Overheard at WSU Spokane last weekend: “I like this conference. You get to talk.”
You get to sing, too — especially if you’re a professional performing artist like Veronique Medrano, who gave a rousing dinner-hour performance at the 7th annual Globalization, Diversity and Education Conference. Veronique is also a student at the University of Texas at Brownsville. She and her adviser, Elizabeth Sierra-Zarella of SUNY Farmingdale State College, gave a presentation titled El Arte de Memoría: Sexual Trauma, Existentialism, and Installation Art From the Borderlands. (You’ll find the entire schedule of presentations on the conference web page, and photos here.)
Personal communication and delightful surprises are hallmarks of the conference, which is hosted by the WSU College of Education’s graduate program in Cultural Studies and Social Thought in Education. Although small by the standards of academic gatherings, it definitely reflects the university’s “Because the world needs big ideas” theme.
Conference chair Mike Hayes offers these thoughts:
“As I reflect on the 7th annual Globalization conference, I am struck by the tremendous energy that participants brought to the two days of meetings. Filmmaker and activist Jen Marlowe tapped into the raw emotion of Palestinian struggles in her films “One Family in Gaza” and “Peaceful Thoughts.” Animated conversations spilled out from the presentation rooms and into the breaks, meals and the hotel lobby, magnifying their effect. Who can forget Denise Taliafero Baszile’s performance that had the audience dancing to Bob Marley’s “Get Up Stand Up” as a reminder of our commitment to social justice. Not your usual academic conference fare, but what we have come to expect at the globalization conference.

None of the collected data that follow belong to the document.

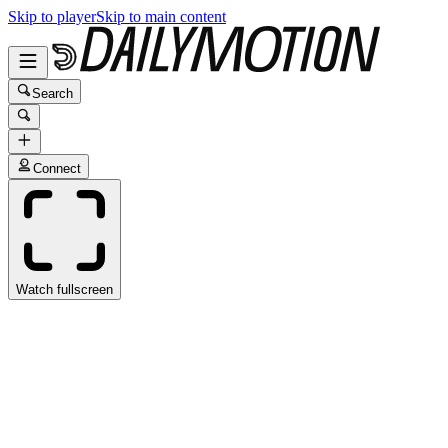
Skip to player
Skip to main content
Search
Connect
Watch fullscreen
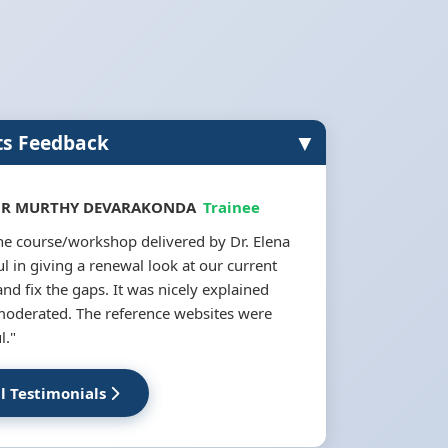
▼
ts Feedback
 R MURTHY DEVARAKONDA
Trainee
the course/workshop delivered by Dr. Elena
l in giving a renewal look at our current
and fix the gaps. It was nicely explained
moderated. The reference websites were
l."
ll Testimonials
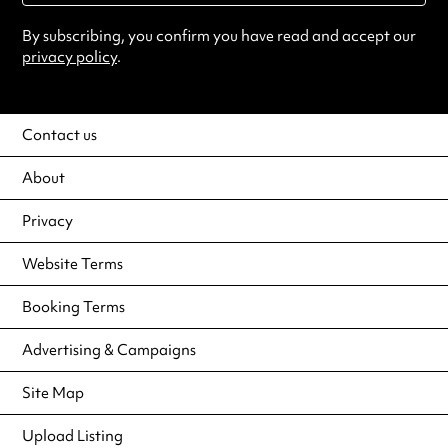
By subscribing, you confirm you have read and accept our
privacy policy
.
Contact us
About
Privacy
Website Terms
Booking Terms
Advertising & Campaigns
Site Map
Upload Listing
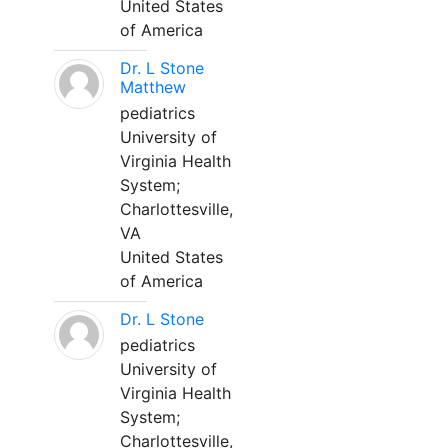
United States
of America
Dr. L Stone
Matthew
pediatrics
University of
Virginia Health
System;
Charlottesville,
VA
United States
of America
Dr. L Stone
pediatrics
University of
Virginia Health
System;
Charlottesville,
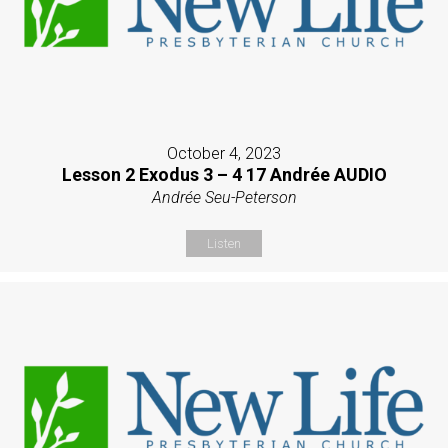
October 4, 2023
Lesson 2 Exodus 3 – 4 17 Andrée AUDIO
Andrée Seu-Peterson
Listen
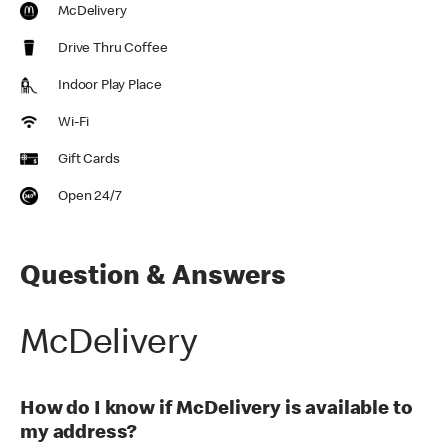
McDelivery
Drive Thru Coffee
Indoor Play Place
Wi-Fi
Gift Cards
Open 24/7
Question & Answers
McDelivery
How do I know if McDelivery is available to
my address?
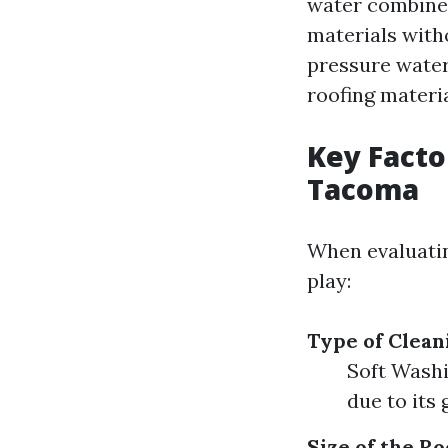
water combined
materials with
pressure water
roofing materia
Key Facto
Tacoma
When evaluat
play:
Type of Clea
Soft Washi
due to its
Size of the Ro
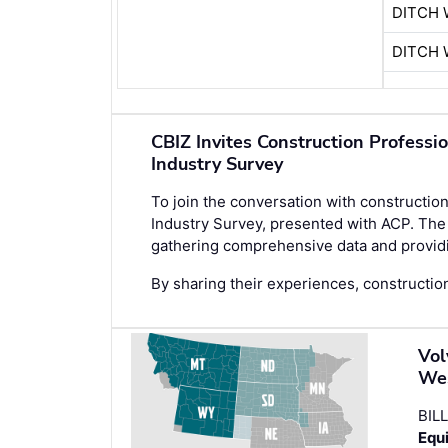
DITCH 
DITCH 
CBIZ Invites Construction Professi
Industry Survey
To join the conversation with construction
Industry Survey
, presented with ACP. The 
gathering comprehensive data and providin
By sharing their experiences, construction
Vol
We
BIL
Equi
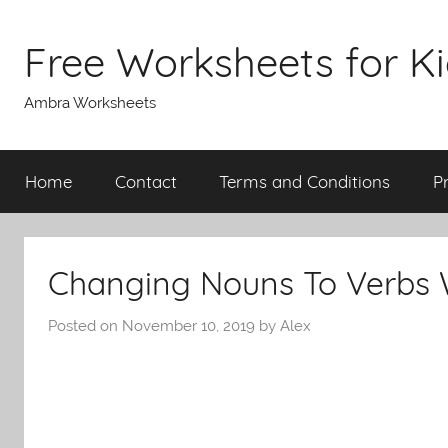
Skip
to
Free Worksheets for K
content
Ambra Worksheets
Home
Contact
Terms and Conditions
P
Changing Nouns To Verbs 
Posted on
November 10, 2019
by
Alex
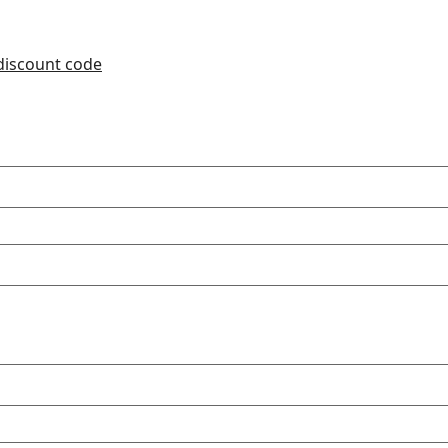
 discount code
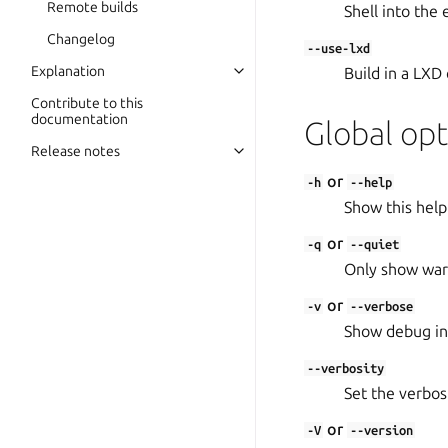
Remote builds
Shell into the
Changelog
--use-lxd
Explanation
Build in a LXD 
Contribute to this
documentation
Global opt
Release notes
or
-h
--help
Show this help
or
-q
--quiet
Only show warn
or
-v
--verbose
Show debug in
--verbosity
Set the verbosit
or
-V
--version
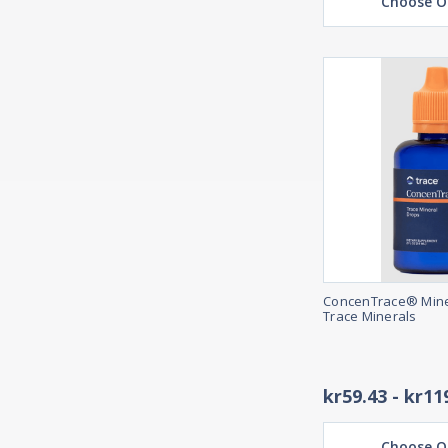
Choose O
ConcenTrace® Mine
Trace Minerals
kr59.43 - kr11
Choose O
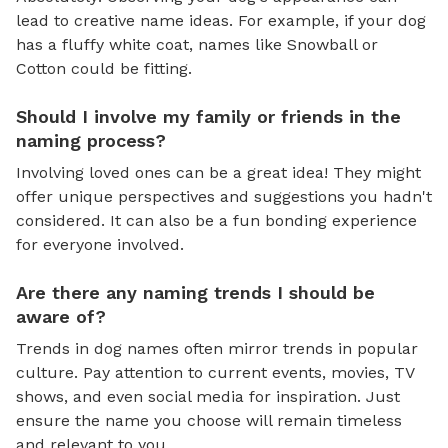
lead to creative name ideas. For example, if your dog
has a fluffy white coat, names like Snowball or
Cotton could be fitting.
Should I involve my family or friends in the
naming process?
Involving loved ones can be a great idea! They might
offer unique perspectives and suggestions you hadn't
considered. It can also be a fun bonding experience
for everyone involved.
Are there any naming trends I should be
aware of?
Trends in dog names often mirror trends in popular
culture. Pay attention to current events, movies, TV
shows, and even social media for inspiration. Just
ensure the name you choose will remain timeless
and relevant to you.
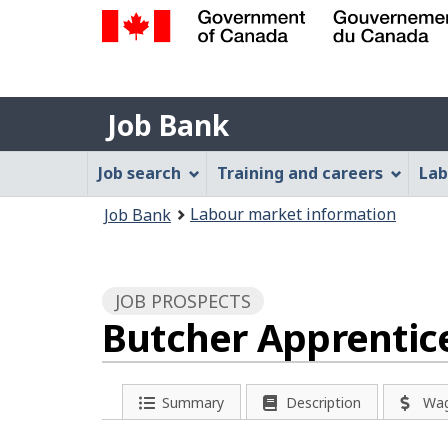
Government
of
Job
Canada
Job Bank
/
Bank
Gouvernement
Job
Job search
Training and careers
Lab
du
Bank
Canada
You
Labour market information
Job Bank
Menu
are
here:
JOB PROSPECTS
Butcher Apprentic
Summary
Description
Wa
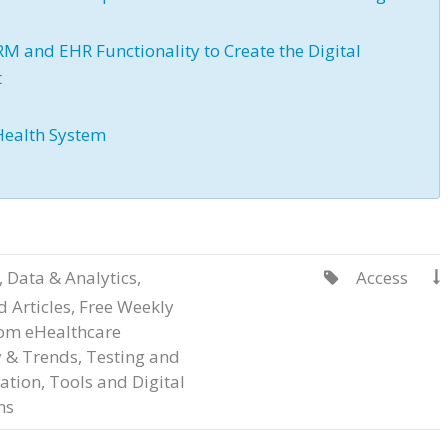
 and EHR Functionality to Create the Digital
t
Health System
,
Data & Analytics
,
Access


 Articles
,
Free Weekly
rom eHealthcare
y & Trends
,
Testing and
ation
,
Tools and Digital
ms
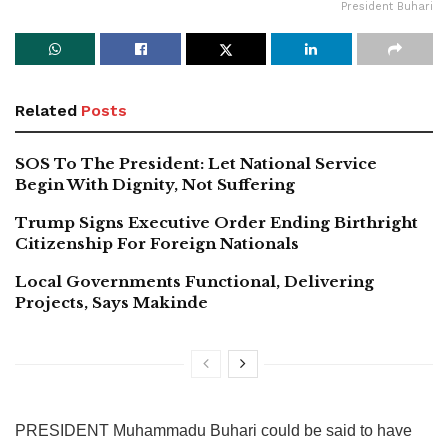
President Buhari
Related
Posts
SOS To The President: Let National Service
Begin With Dignity, Not Suffering
Trump Signs Executive Order Ending Birthright
Citizenship For Foreign Nationals
Local Governments Functional, Delivering
Projects, Says Makinde
PRESIDENT Muhammadu Buhari could be said to have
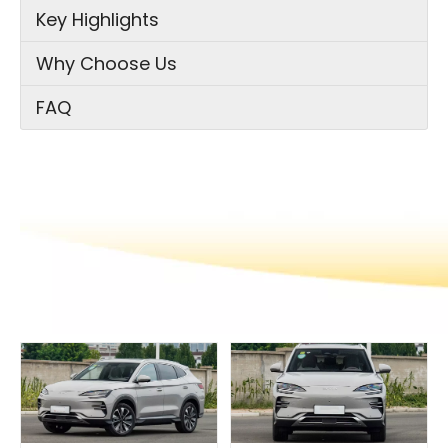
Key Highlights
Why Choose Us
FAQ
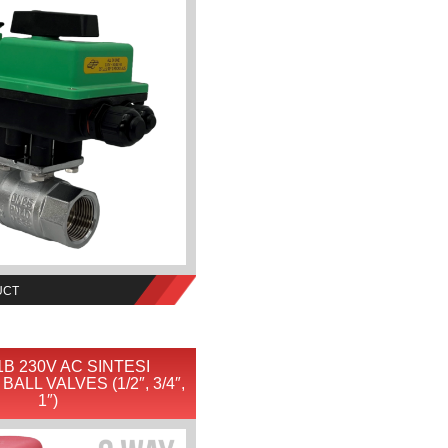
UCT
B 230V AC SINTESI
ALL VALVES (1/2″, 3/4″,
1″)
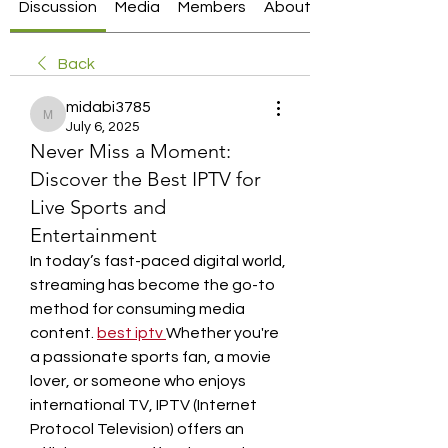
Discussion
Media
Members
About
Back
midabi3785
midabi3785
July 6, 2025
Never Miss a Moment:
Discover the Best IPTV for
Live Sports and
Entertainment
In today’s fast-paced digital world, 
streaming has become the go-to 
method for consuming media 
content. 
best iptv
Whether you're 
a passionate sports fan, a movie 
lover, or someone who enjoys 
international TV, IPTV (Internet 
Protocol Television) offers an 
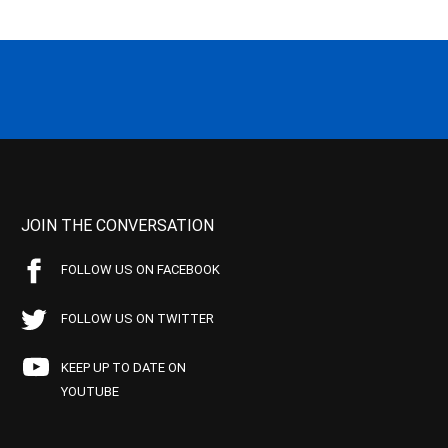
JOIN THE CONVERSATION
FOLLOW US ON FACEBOOK
FOLLOW US ON TWITTER
KEEP UP TO DATE ON
YOUTUBE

“I have watched the conference evolve over the years, and I feel it is uniquely positioned to push education research and practice to the intersection of the head and the heart and create educational experiences for all students that are meaningful, fulfilling and just. I look forward to seeing everyone again at next year’s conference, and continuing our tradition of deep engagement with ideas that enhance education in our global society.”